_Instructions to follow_
Copy the records below exactly, starting at the line that contains "made up of white" and ending at the line that contains "Y, Kleinlein L, Le"; leave out any pictures.

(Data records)

· · ·

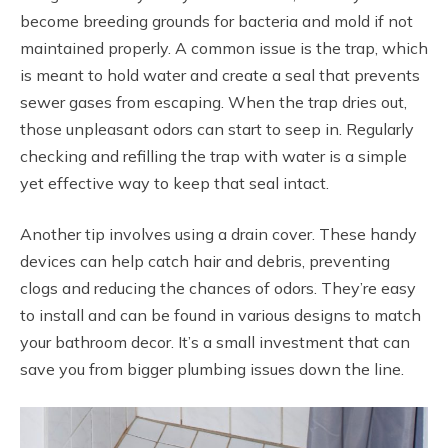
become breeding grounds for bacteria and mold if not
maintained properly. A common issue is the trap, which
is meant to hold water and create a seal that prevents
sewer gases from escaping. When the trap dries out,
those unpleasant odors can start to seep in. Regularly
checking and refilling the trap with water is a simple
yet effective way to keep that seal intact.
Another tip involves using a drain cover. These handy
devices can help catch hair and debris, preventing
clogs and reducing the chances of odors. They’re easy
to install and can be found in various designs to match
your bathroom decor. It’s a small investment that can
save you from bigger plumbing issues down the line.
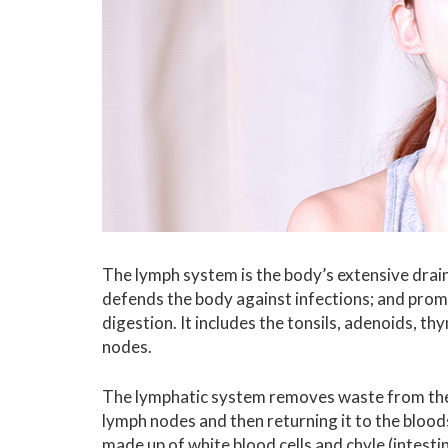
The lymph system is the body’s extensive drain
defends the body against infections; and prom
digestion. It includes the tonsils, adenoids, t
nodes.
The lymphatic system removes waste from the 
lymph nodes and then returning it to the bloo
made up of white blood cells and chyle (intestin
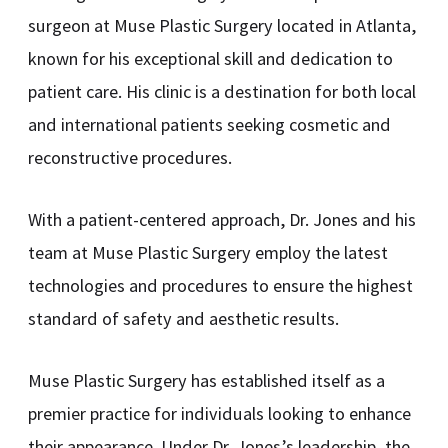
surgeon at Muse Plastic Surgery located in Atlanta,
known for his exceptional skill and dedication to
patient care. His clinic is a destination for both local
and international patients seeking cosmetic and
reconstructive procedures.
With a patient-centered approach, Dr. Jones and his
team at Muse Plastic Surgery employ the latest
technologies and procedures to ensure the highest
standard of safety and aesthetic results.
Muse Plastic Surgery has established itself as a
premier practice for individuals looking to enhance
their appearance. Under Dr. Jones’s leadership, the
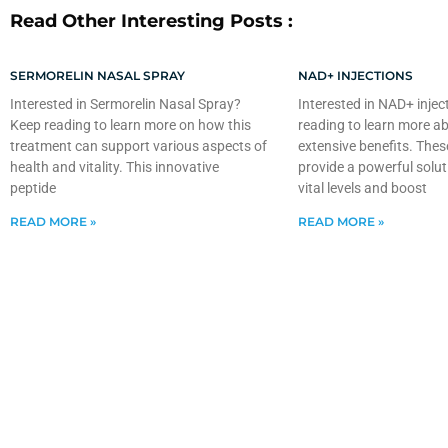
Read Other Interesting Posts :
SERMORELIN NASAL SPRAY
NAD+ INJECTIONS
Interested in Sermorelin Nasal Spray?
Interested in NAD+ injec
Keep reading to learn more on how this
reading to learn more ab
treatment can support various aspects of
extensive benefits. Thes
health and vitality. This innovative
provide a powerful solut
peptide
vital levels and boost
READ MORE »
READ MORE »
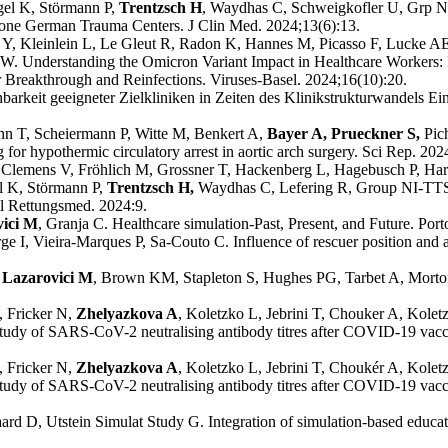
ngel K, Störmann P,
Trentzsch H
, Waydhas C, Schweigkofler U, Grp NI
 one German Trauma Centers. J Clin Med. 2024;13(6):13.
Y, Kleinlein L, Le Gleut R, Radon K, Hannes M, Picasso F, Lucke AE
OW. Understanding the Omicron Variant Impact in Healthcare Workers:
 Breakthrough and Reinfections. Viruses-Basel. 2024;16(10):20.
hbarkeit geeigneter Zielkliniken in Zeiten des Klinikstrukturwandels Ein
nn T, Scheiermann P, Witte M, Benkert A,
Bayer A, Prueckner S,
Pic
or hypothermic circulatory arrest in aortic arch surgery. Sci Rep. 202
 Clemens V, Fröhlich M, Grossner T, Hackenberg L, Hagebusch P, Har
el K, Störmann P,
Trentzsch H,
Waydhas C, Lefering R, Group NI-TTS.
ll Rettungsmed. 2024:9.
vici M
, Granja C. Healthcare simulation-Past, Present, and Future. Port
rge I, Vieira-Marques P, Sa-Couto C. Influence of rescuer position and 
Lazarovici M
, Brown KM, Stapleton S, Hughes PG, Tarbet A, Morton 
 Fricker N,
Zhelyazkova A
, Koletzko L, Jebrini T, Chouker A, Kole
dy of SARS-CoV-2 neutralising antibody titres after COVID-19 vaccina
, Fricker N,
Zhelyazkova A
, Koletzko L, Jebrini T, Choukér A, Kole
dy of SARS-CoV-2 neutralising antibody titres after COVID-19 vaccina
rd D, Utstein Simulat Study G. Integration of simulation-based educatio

· · ·

_Worked solution_
made up of white blood cells and chyle (intestin
surgeon at Muse Plastic Surgery located in Atlanta,
known for his exceptional skill and dedication to
patient care. His clinic is a destination for both local
and international patients seeking cosmetic and
reconstructive procedures.
With a patient-centered approach, Dr. Jones and his
team at Muse Plastic Surgery employ the latest
technologies and procedures to ensure the highest
standard of safety and aesthetic results.
Muse Plastic Surgery has established itself as a
premier practice for individuals looking to enhance
their appearance. Under Dr. Jones’s leadership, the
Read Other Interesting Posts :
SERMORELIN NASAL SPRAY
NAD+ INJECTIONS
Interested in Sermorelin Nasal Spray?
Interested in NAD+ injec
Keep reading to learn more on how this
reading to learn more ab
treatment can support various aspects of
extensive benefits. Thes
health and vitality. This innovative
provide a powerful solut
peptide
vital levels and boost
READ MORE »
READ MORE »
ngel K, Störmann P,
Trentzsch H
, Waydhas C, Schweigkofler U, Grp NI
 one German Trauma Centers. J Clin Med. 2024;13(6):13.
Y, Kleinlein L, Le Gleut R, Radon K, Hannes M, Picasso F, Lucke AE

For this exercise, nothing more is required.